The 2017 hurricane season has brought unprecedented destruction to the Caribbean and southern United States. As millions of people around the world have watched these events unfold from afar, no doubt some have found themselves wondering why people continue to live in places under threat from natural disasters – and even return to rebuild these places after they’ve been destroyed.
As a senior lecturer in government and public policy, I take a strong interest in these matters. After Hurricanes Katrina and Rita devastated portions of the US Gulf Coast in 2005, I conducted a survey of people who survived those hurricanes, as well as those who had followed the media coverage from other hurricane-prone areas in the US. My research offers three key findings, which help to explain the way people deal with disasters.
1. Trust matters
I found that people decide where to live in part based on how much trust they have in their public officials. If they trust the public officials and disaster managers in a particular community, they are more likely to continue living there after a disaster, because they believe the managers will do a good job in future crises.
This trust is continually built (or eroded) based on the performance of public officials in emergencies. The more positive contact people have with public officials, the more likely they are to trust them to do their jobs. Receiving aid swiftly from temporary distribution centres, or getting help over the phone from aid personnel, increases our trust in the people and agencies supplying that aid.
This means that people tend to have higher trust in their local officials, with whom they are more likely to come into direct contact. Even if trust declines in national officials due to their behaviour or performance, it will not influence someone’s choice of where to live if they believe their local officials will still do a good job in future crises.
So though it is somewhat counter-intuitive, I found that even after incredibly destructive disasters, good experiences with public officials actually strengthen citizens’ resolve to live in threatened areas.
2. You can’t imagine what it’s like
As outsiders, it can be confusing to see people return to rebuild amid devastation. Using the same survey, I compared what the hurricane survivors actually did, thought and felt to what outside observers predicted they would do, think and feel in similar situations. It turns out that when we imagine ourselves in situations seen in the media, we predict that we will behave in drastically different ways to the people who are actually experiencing them.

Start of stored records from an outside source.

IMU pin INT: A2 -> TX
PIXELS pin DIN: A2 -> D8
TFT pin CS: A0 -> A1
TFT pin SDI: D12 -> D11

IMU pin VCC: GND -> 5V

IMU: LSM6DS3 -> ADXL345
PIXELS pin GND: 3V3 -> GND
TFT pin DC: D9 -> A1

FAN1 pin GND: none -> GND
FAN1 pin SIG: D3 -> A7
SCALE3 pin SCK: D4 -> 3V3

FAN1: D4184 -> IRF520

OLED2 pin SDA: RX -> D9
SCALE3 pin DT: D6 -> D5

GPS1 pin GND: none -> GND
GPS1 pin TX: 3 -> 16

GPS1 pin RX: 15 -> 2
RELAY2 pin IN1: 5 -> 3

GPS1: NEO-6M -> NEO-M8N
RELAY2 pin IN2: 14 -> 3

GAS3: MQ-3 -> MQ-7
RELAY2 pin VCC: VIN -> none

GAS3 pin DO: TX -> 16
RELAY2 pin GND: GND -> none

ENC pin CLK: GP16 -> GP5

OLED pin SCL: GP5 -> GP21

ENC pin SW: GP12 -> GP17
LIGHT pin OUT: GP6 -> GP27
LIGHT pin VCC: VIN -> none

This is due, in part, to a natural tendency to fear events that are incredibly damaging – even if those events are highly unlikely to occur. A classic example is that many people are afraid of air crashes but not of car crashes, even though the probability of an aircraft crashing is much lower than that of a car.
When presented with a hypothetical situation such as a hurricane, we often imagine the worst-case scenario: that our homes will suffer much more damage than the average and that our lives will suffer far more disruption than even the worst hurricanes in history have caused.
Research tells us that the media coverage of such events is partly to blame for this. Many outlets will focus on the most shocking or evocative images and stories, in order to keep viewers’ attention.
This combination of factors mean that outsiders tend to believe that, faced with such a scenario, they would take extreme action – such as never returning to their homes. But in reality, many more people opt to return to their homes and rebuild than those who choose to move away.
3. It just feels like home
When asked why people live where they do, both survivors and observers homed in on two answers. As one might expect, jobs and employment are important to people’s choice of where to live. But many choose where to live because “it just feels like home”. This sense of place compels people around the world to live where they do.
The longer a person’s family has lived in a particular area, the more likely that person is to return home after being evacuated. Likewise, the stronger their ties to church communities, neighbours and local economic activities, the more likely that person is to try to go back.
These personal considerations are difficult to quantify – but they mean that future threats do not factor as highly into people’s decision to return and rebuild as outsiders might think. So, you may look on from afar and wonder how anyone would want to rebuild a devastated area. You may even try to put yourself in the place of survivors – and still believe that you would never react the same way.
But my work shows that the ties that bind people to their homes are stronger than we typically imagine. So, if it comes to the point where communities need to be moved out of harm’s way, the answer lies not in highlighting the threat of disaster. Instead, it’s crucial to create governments which survivors can trust – and places where they can feel truly at home.